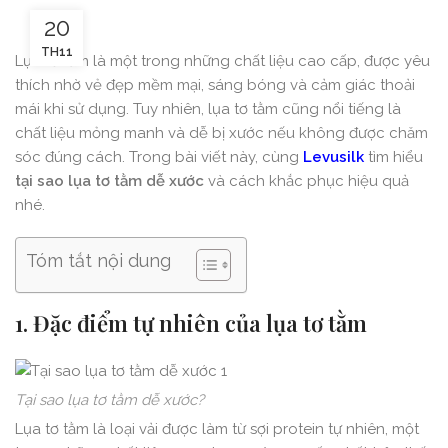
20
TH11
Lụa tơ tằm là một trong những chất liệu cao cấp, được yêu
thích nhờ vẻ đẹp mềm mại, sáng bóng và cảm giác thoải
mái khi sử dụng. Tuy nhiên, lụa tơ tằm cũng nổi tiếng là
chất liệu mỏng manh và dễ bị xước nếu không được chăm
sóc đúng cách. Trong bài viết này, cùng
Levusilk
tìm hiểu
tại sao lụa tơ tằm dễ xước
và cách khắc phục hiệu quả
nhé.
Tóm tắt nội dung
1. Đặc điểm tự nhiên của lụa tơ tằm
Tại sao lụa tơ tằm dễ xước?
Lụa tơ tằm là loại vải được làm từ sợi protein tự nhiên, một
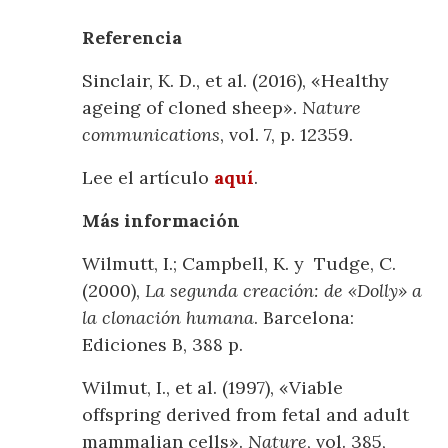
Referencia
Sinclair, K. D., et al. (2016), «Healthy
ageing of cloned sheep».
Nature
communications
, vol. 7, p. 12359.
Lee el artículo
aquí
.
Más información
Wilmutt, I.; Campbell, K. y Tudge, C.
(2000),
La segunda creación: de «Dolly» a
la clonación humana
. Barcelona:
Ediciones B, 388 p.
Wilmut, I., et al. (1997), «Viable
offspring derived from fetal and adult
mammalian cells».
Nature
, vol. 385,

______

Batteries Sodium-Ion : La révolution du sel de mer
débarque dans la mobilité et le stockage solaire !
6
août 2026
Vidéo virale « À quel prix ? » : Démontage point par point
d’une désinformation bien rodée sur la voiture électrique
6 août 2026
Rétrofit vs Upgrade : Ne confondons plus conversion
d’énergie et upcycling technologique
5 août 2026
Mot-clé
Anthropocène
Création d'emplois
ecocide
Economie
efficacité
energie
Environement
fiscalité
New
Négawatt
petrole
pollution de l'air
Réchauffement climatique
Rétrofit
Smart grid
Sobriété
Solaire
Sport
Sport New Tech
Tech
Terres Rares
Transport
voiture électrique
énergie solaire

______

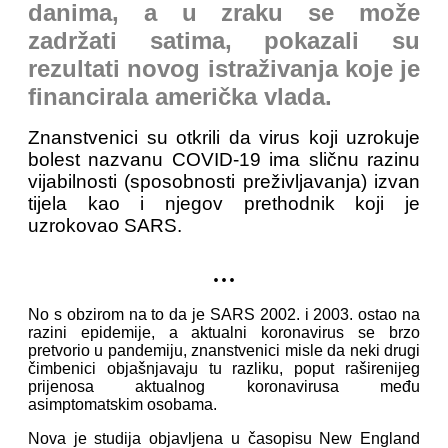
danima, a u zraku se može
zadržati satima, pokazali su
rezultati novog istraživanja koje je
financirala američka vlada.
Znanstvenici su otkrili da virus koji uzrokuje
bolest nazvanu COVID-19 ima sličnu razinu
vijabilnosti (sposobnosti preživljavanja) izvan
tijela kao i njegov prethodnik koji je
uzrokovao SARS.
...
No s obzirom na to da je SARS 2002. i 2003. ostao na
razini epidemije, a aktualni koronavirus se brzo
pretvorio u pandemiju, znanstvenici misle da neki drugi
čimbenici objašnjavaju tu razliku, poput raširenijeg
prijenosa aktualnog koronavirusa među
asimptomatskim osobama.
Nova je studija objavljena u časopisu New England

______

§ EXERCISE AIM: Out of the material above, output word for word the line with "čimbenici objašnjavaju tu", the line with "Nova je studija", and all lines between them, with nothing else.

§ FINISHED EXERCISE:
čimbenici objašnjavaju tu razliku, poput raširenijeg
prijenosa aktualnog koronavirusa među
asimptomatskim osobama.
Nova je studija objavljena u časopisu New England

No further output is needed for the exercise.